Byrd was the second-highest rated safety at Pro Football Focus, not allowing a touchdown while intercepting five passes.
The Falcons have a fantastic duo at safety, and they will certainly try to find a way to keep it that way.
William Moore has been great in Atlanta alongside Thomas DeCoud. They are especially good with Mike Nolan, who is seemingly staying put through the coaching carousel. The defensive backfield will be strong in Atlanta for years if the Falcons can retain Moore.
There is a reason the 49ers slapped Dashon Goldson with the franchise tag last summer: He is good.
The big-hitting safety has played even better for the 49ers this season, which should earn him a nice contract come March.
One of the season's bigger surprises has come in the form of Stevie Brown, who spent plenty of time on the field for the Giants with injuries in the defensive backfield.

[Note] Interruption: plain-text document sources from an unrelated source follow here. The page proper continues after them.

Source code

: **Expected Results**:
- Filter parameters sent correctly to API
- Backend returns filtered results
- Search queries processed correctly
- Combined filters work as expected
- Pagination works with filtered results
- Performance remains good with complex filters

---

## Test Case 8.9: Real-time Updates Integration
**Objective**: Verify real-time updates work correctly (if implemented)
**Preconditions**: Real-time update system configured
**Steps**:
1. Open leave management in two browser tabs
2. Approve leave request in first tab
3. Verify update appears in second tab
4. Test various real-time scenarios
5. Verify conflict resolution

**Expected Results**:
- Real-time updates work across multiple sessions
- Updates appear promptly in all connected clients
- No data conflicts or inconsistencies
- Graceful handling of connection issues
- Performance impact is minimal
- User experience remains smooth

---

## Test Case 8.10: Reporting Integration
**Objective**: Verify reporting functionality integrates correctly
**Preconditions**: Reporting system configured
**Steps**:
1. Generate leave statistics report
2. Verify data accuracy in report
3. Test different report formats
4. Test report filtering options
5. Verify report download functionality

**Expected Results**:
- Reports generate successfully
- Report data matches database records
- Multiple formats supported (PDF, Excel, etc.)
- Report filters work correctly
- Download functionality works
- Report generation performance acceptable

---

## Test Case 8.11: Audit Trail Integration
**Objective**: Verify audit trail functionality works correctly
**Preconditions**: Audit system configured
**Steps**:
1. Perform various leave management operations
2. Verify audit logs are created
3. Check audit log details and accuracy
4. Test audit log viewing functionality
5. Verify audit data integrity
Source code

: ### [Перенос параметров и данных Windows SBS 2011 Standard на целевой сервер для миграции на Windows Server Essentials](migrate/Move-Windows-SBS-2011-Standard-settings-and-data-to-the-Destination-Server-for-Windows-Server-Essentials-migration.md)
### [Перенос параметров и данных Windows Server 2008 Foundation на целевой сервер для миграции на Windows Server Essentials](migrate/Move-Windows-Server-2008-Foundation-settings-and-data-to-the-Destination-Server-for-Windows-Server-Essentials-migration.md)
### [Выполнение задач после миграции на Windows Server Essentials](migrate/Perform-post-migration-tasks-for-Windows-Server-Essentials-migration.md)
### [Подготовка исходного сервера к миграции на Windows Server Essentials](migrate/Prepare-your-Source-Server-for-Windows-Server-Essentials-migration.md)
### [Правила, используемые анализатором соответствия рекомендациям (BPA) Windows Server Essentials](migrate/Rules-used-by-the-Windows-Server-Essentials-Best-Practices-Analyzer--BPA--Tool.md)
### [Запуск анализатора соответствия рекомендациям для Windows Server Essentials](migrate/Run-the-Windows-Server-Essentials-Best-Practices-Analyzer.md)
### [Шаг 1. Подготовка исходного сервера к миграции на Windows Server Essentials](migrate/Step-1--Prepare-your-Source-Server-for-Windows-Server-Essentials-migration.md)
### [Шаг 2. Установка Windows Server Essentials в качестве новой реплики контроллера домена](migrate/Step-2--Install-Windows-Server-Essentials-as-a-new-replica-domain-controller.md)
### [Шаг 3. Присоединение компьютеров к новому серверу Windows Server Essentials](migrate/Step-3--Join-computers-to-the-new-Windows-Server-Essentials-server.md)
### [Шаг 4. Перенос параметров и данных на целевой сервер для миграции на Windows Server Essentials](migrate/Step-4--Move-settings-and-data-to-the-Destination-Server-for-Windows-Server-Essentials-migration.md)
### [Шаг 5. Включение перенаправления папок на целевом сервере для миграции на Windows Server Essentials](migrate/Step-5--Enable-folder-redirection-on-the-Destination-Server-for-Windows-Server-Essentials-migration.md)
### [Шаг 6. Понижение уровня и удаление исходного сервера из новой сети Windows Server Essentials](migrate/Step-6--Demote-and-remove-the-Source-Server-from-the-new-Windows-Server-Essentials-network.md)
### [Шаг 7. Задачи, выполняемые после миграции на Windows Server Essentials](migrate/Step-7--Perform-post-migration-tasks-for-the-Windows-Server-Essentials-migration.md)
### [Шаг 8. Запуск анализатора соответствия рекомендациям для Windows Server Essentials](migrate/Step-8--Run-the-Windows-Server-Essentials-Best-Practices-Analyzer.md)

Brown showed a nose for the ball, intercepting eight passes on the season, second-best in the league.
There aren't many kickers more reliable than Jason Hanson, despite being roughly Gandalf's age. He might finally retire, though, depriving the Lions of his services.
Bironas was automatic from short range but had some trouble from longer distances. His 80 percent conversion rate was in the bottom third of the league, but he hasn't reached Billy Cundiff territory yet.
A calf injury ended his season, but Hauschka is a fine kicker.
He might not have the biggest leg, but Tynes has great accuracy.
The Pat McAfee Show took his game to a career-best level this season, meaning he will earn good punter money this summer.
Perhaps the best punter in NFL history still has plenty of leg in him, but he is in a bit of a decline at 36 years of age. Quality punters are not a dime a dozen, though; he will find work if the Raiders let him walk.